In many ways the church today is at a low point. Depleted parishes merging. The sex abuse tragedy. The laity asking for education in spirituality and how to apply their faith in everyday situations, e.g., in a culture marked by cold individualism, cutthroat competition, and deeply polarized politics and economics. People, especially the young, looking elsewhere for their spirituality. This new column will look at how we got to this low point, and then we’ll discuss how we can become effective, spiritually responsible, 21st century Catholics in today’s society and culture.
To start with, let’s go back to the 1950s, when the church was at a high point. Sunday Masses were filled to overflowing. Catholic schools were full. In Philly, where I grew up, if somebody asked Catholics where they lived, they would give the name of their parish. Most Catholics lived in “Catholic islands,” where almost everybody was Catholic and even of the same ethnic background. In these islands, they were baptized, went to school, worshipped, met for social events, played sports, danced, dated, got married and raised their families. For the most part, they left the island only to go to work. Their spirituality included devotions, sodalities, novenas, and retreats.
Then thanks to things like the GI Bill for World War II veterans and a rising economy, Catholics began to move away from their islands into neighborhoods where people of other religions and nationalities lived. Some started attending public schools, and then non-Catholic colleges and universities. They began succeeding in business, professional and technical fields. Some married non-Catholics. In this new atmosphere, their 1950s devotional spirituality began to fail them, because much of it depended on the external influence and traditions of the island they had left behind.
Increasingly, they found themselves spiritual strangers in a split world.

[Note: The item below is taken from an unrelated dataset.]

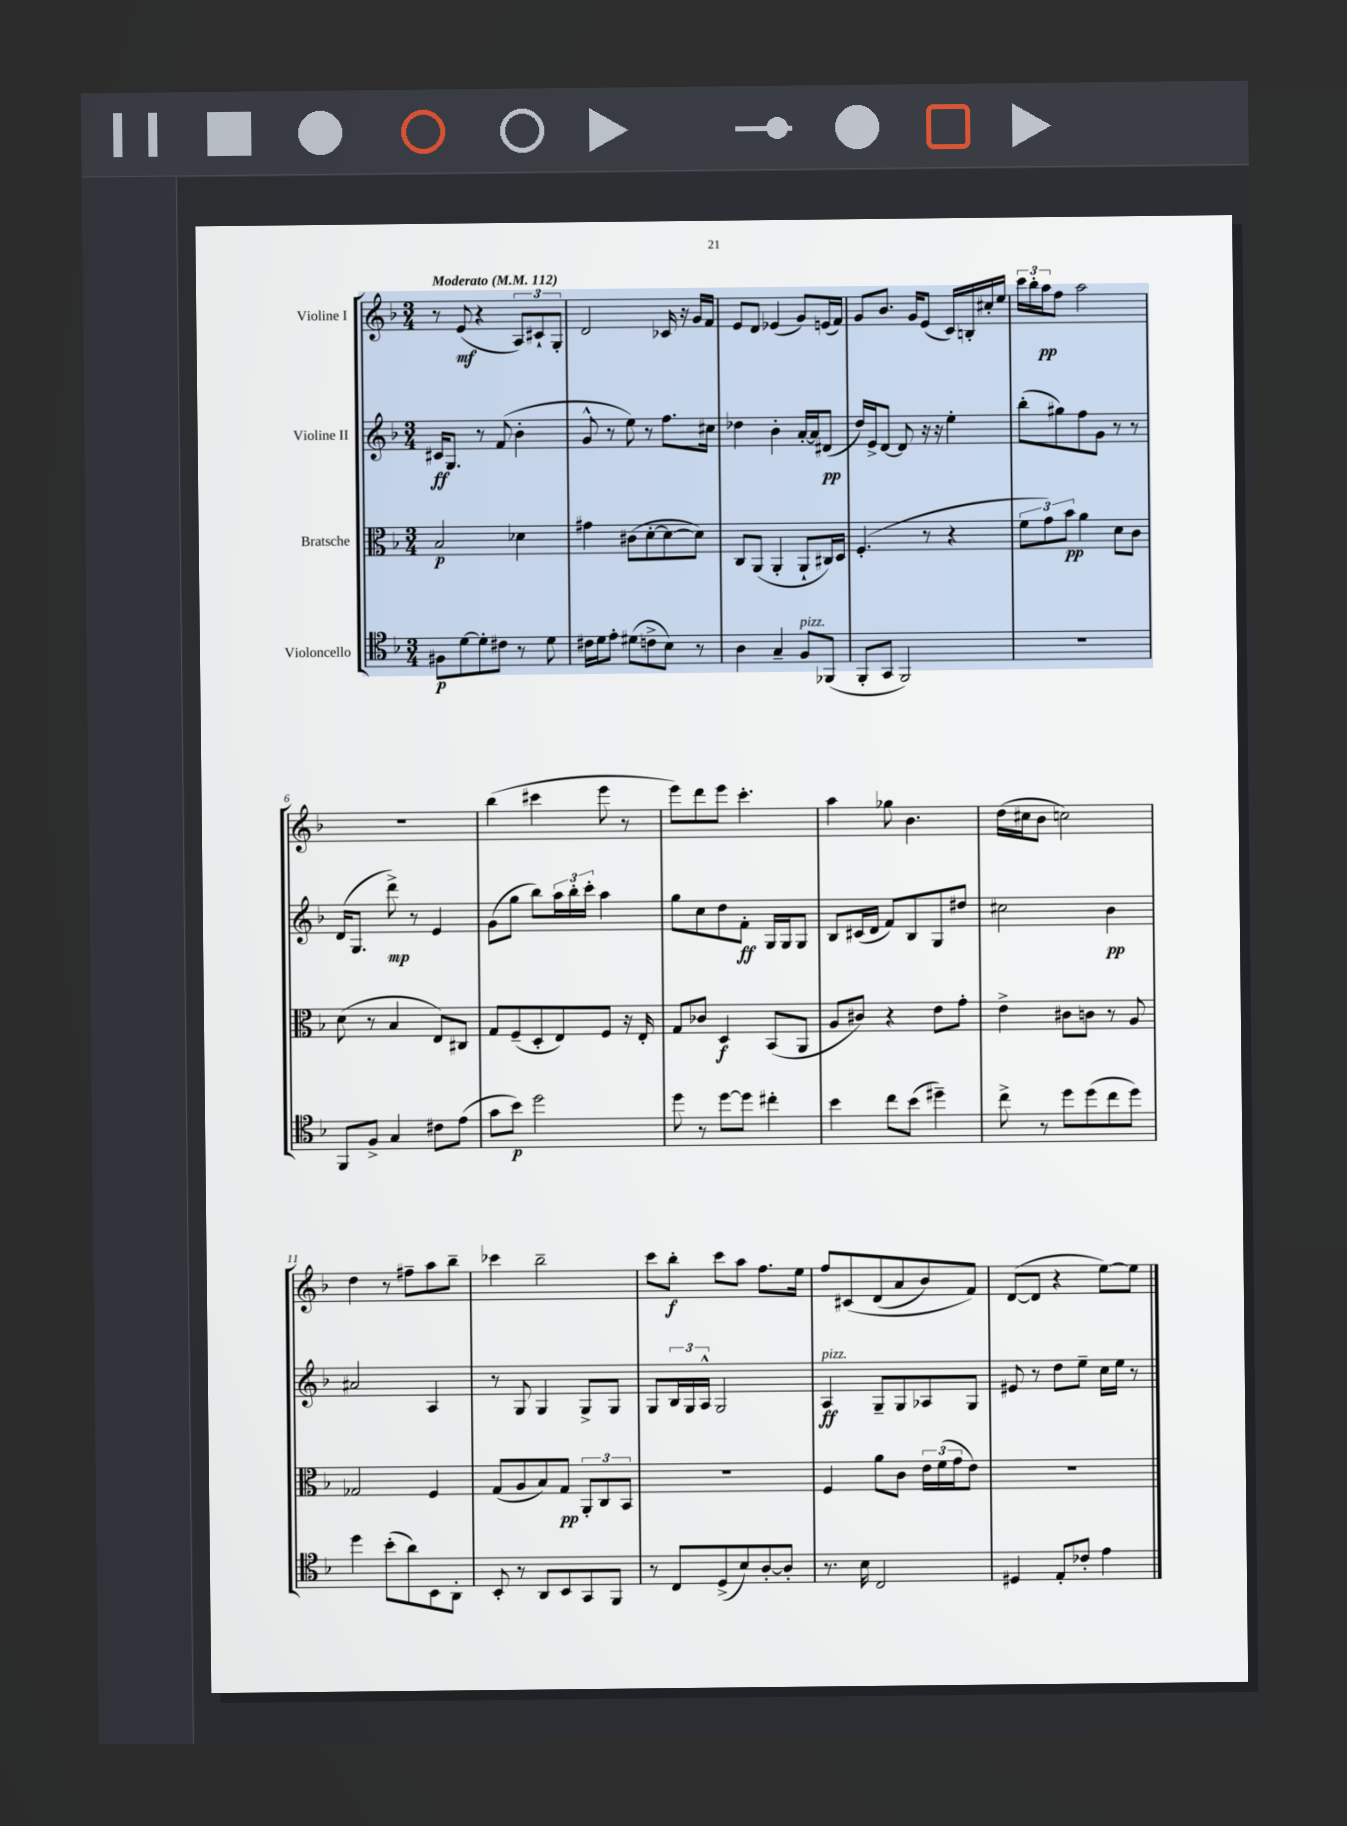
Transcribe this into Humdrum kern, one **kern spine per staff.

They believed and prayed in one world, but lived, were educated, worked, socialized, married, voted, etc., in another world. In this split reality, they tried to match their new social, economic and professional successes with the faith they had learned as children. It was a bad mismatch.
In the late 1960s, our society and culture underwent a profound upheaval. The old devotional spirituality was not able to meet the challenges and needs of the new culture. Catholics began finding that the church was irrelevant to their new and pressing spiritual needs, and began walking away. Today the slow walking away has become a hemorrhage.

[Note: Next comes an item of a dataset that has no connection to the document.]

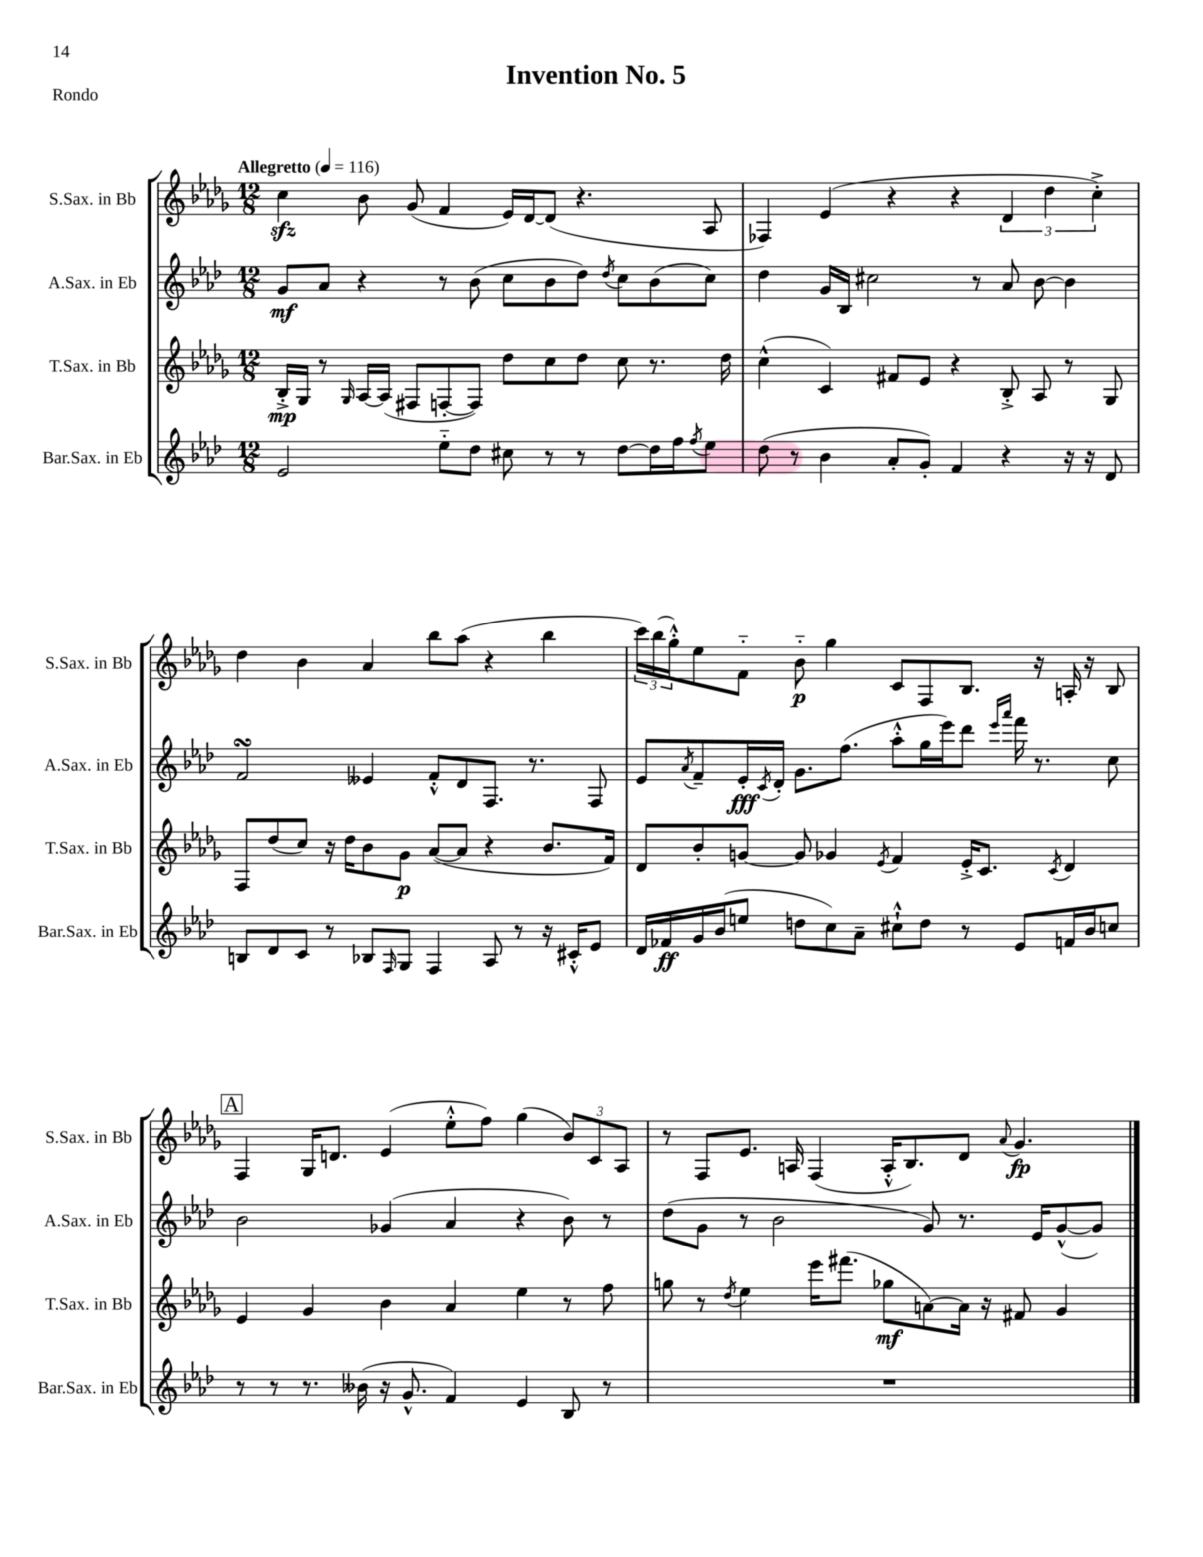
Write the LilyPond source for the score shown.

Recently, Bishop Joseph Galante asked the people of the Camden Diocese to express their concerns and needs. Importantly, they showed how the church has fallen short. Very wisely, they responded that they want to know more clearly and effectively how to experience God and how to live their faith in today’s terms.

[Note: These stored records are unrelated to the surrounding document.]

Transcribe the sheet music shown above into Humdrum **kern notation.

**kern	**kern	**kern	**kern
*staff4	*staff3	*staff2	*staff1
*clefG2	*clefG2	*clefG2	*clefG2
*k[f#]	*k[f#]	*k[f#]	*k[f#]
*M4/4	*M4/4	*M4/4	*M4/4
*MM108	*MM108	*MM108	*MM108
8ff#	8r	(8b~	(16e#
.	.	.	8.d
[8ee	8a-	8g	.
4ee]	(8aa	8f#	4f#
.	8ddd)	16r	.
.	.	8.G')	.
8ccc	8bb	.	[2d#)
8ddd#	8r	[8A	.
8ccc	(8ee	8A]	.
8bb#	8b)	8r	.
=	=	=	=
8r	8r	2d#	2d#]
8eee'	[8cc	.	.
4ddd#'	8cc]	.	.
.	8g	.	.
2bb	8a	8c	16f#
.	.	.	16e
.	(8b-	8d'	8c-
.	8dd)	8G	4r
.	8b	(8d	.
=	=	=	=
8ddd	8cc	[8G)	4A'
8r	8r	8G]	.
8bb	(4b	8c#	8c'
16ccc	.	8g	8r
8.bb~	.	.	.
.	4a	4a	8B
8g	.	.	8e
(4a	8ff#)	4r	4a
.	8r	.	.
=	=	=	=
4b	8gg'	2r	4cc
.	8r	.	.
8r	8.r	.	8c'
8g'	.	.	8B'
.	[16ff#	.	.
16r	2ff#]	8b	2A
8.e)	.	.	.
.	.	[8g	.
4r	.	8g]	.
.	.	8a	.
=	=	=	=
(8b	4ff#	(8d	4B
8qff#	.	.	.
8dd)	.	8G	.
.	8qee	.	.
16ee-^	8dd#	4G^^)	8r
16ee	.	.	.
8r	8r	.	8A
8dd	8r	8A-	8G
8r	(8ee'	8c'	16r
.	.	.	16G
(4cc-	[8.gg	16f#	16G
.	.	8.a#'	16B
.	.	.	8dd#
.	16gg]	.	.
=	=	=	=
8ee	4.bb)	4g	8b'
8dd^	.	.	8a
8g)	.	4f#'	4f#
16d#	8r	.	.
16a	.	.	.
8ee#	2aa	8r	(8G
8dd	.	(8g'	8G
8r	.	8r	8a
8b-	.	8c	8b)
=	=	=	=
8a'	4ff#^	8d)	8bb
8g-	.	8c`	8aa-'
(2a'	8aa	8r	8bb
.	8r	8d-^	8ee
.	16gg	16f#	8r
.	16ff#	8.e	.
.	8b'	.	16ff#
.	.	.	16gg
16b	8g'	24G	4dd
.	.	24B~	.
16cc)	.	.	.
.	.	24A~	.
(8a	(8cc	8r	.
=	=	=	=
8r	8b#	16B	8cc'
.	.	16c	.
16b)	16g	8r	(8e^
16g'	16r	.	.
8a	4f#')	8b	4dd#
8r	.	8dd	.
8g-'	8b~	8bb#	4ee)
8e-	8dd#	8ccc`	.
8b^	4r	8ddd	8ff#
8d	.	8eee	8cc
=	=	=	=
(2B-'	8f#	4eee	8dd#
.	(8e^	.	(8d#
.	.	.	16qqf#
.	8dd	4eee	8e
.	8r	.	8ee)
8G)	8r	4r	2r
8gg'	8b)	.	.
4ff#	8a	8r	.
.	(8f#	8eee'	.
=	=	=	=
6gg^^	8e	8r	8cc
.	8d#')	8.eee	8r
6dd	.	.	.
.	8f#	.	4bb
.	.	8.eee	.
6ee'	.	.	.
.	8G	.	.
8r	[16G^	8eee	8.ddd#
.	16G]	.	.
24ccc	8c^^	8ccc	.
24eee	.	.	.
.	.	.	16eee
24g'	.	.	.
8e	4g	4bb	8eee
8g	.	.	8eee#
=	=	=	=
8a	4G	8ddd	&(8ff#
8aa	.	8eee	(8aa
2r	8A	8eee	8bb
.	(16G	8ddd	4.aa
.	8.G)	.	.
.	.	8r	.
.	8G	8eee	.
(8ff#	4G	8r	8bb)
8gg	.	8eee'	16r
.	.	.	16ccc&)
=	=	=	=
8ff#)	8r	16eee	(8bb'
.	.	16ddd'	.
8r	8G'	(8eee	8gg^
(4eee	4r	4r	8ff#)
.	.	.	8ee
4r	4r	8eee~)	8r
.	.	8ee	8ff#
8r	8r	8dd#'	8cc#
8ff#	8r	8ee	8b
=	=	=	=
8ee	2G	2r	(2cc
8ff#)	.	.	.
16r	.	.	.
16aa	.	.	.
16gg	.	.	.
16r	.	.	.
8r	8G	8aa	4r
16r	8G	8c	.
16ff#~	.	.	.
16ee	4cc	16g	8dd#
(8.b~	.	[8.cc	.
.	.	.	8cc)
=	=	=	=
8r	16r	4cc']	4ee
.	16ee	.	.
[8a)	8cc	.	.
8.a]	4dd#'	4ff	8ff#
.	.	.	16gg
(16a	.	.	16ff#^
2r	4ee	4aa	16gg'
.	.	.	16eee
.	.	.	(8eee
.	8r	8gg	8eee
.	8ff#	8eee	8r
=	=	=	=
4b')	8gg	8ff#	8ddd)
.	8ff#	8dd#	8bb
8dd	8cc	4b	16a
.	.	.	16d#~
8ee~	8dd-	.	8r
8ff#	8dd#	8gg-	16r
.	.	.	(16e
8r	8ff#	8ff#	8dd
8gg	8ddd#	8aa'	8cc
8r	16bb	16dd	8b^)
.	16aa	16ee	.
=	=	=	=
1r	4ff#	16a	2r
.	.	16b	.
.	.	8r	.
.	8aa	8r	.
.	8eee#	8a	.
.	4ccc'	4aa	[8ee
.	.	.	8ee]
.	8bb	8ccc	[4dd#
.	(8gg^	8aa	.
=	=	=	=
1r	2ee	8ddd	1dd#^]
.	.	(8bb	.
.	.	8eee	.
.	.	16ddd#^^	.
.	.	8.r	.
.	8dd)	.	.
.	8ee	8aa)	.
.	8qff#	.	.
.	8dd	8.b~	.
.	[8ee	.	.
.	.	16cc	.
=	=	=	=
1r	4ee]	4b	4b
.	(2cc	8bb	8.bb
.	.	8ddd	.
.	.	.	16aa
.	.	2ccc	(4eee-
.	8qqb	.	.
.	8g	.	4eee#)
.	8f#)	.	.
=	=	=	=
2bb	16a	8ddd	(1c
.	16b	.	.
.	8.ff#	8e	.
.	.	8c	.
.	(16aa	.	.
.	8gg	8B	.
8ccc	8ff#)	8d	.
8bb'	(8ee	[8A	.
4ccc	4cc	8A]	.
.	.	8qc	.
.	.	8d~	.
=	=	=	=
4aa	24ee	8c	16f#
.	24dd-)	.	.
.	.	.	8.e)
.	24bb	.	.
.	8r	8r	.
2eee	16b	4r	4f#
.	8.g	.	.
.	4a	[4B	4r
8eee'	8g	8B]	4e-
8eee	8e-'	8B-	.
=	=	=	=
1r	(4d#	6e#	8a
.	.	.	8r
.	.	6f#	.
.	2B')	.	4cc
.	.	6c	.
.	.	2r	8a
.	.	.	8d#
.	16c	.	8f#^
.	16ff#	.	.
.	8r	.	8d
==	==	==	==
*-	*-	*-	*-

In the late 1950s Pope John XXIII foresaw the people’s spiritual need. He was a mystic, which means that he was spiritually sensitive enough to “see” what is hidden from many people. St. Francis of Assisi was a mystic too. Francis was a nature-mystic; he could see God present and active in the sun and moon, in flowers and animals. John XXIII was a history-mystic; he could see God present and active in the everyday world. He saw that the church was behind the times and he wanted it to catch up. So he called a council.
Pope John knew that every Catholic is a mystic in their own way, that everyone of us can know what God is saying to us personally. He instructed the council not to add any new teachings to our faith but to take the wondrous faith we already have and explain it in language that all of us could easily understand and apply to our present-day experience of God. He wanted us to be able to “read the signs of the times,” i.e., to discern God’s intentions for each of us individually, in our families, and in today’s society and culture.
This required a new kind of church, an updated church that respects the spiritual gifts and vocations of all its members, and that understands the challenges and wondrous possibilities of today’s world. A small but powerful group of bishops and cardinals in Rome saw no reason to hold a council and update the church. And there was a great deal of history that was blocking the church’s entrance into today’s world.
In my next column, I will outline that history and opposition and show how Vatican II had a great deal of catching up to do.